Request: Convert every line of the records below into a JSON list of strings, one string per line, with blank lines left out.

+ + + + +

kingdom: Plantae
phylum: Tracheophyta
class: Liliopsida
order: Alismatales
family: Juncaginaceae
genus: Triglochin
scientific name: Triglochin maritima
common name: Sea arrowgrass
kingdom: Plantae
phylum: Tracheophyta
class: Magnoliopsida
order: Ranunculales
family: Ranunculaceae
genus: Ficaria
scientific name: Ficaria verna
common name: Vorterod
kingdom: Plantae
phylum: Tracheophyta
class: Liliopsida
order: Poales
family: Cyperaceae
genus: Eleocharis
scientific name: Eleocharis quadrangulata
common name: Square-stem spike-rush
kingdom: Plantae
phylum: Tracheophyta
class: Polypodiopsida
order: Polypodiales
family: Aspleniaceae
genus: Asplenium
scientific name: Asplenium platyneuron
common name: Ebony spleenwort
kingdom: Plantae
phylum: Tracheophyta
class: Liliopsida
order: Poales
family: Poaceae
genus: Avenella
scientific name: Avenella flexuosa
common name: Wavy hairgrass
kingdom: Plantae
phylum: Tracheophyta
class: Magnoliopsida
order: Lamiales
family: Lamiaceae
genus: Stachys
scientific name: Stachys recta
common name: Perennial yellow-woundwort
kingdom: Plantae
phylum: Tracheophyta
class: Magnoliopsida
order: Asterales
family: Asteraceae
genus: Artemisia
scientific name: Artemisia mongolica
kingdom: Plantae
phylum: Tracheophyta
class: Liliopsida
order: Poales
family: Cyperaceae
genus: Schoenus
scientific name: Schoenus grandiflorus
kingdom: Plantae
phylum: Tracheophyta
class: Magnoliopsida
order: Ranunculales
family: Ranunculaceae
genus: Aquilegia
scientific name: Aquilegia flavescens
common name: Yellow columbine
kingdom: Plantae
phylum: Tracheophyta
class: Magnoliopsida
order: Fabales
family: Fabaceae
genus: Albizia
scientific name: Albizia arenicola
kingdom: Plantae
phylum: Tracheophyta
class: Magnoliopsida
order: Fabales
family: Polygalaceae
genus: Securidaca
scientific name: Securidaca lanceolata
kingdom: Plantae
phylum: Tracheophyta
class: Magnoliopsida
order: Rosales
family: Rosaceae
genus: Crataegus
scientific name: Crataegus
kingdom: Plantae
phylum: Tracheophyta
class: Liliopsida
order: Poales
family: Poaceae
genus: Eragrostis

+ + + + +

Answer to this task:
[
  "kingdom: Plantae",
  "phylum: Tracheophyta",
  "class: Liliopsida",
  "order: Alismatales",
  "family: Juncaginaceae",
  "genus: Triglochin",
  "scientific name: Triglochin maritima",
  "common name: Sea arrowgrass",
  "kingdom: Plantae",
  "phylum: Tracheophyta",
  "class: Magnoliopsida",
  "order: Ranunculales",
  "family: Ranunculaceae",
  "genus: Ficaria",
  "scientific name: Ficaria verna",
  "common name: Vorterod",
  "kingdom: Plantae",
  "phylum: Tracheophyta",
  "class: Liliopsida",
  "order: Poales",
  "family: Cyperaceae",
  "genus: Eleocharis",
  "scientific name: Eleocharis quadrangulata",
  "common name: Square-stem spike-rush",
  "kingdom: Plantae",
  "phylum: Tracheophyta",
  "class: Polypodiopsida",
  "order: Polypodiales",
  "family: Aspleniaceae",
  "genus: Asplenium",
  "scientific name: Asplenium platyneuron",
  "common name: Ebony spleenwort",
  "kingdom: Plantae",
  "phylum: Tracheophyta",
  "class: Liliopsida",
  "order: Poales",
  "family: Poaceae",
  "genus: Avenella",
  "scientific name: Avenella flexuosa",
  "common name: Wavy hairgrass",
  "kingdom: Plantae",
  "phylum: Tracheophyta",
  "class: Magnoliopsida",
  "order: Lamiales",
  "family: Lamiaceae",
  "genus: Stachys",
  "scientific name: Stachys recta",
  "common name: Perennial yellow-woundwort",
  "kingdom: Plantae",
  "phylum: Tracheophyta",
  "class: Magnoliopsida",
  "order: Asterales",
  "family: Asteraceae",
  "genus: Artemisia",
  "scientific name: Artemisia mongolica",
  "kingdom: Plantae",
  "phylum: Tracheophyta",
  "class: Liliopsida",
  "order: Poales",
  "family: Cyperaceae",
  "genus: Schoenus",
  "scientific name: Schoenus grandiflorus",
  "kingdom: Plantae",
  "phylum: Tracheophyta",
  "class: Magnoliopsida",
  "order: Ranunculales",
  "family: Ranunculaceae",
  "genus: Aquilegia",
  "scientific name: Aquilegia flavescens",
  "common name: Yellow columbine",
  "kingdom: Plantae",
  "phylum: Tracheophyta",
  "class: Magnoliopsida",
  "order: Fabales",
  "family: Fabaceae",
  "genus: Albizia",
  "scientific name: Albizia arenicola",
  "kingdom: Plantae",
  "phylum: Tracheophyta",
  "class: Magnoliopsida",
  "order: Fabales",
  "family: Polygalaceae",
  "genus: Securidaca",
  "scientific name: Securidaca lanceolata",
  "kingdom: Plantae",
  "phylum: Tracheophyta",
  "class: Magnoliopsida",
  "order: Rosales",
  "family: Rosaceae",
  "genus: Crataegus",
  "scientific name: Crataegus",
  "kingdom: Plantae",
  "phylum: Tracheophyta",
  "class: Liliopsida",
  "order: Poales",
  "family: Poaceae",
  "genus: Eragrostis"
]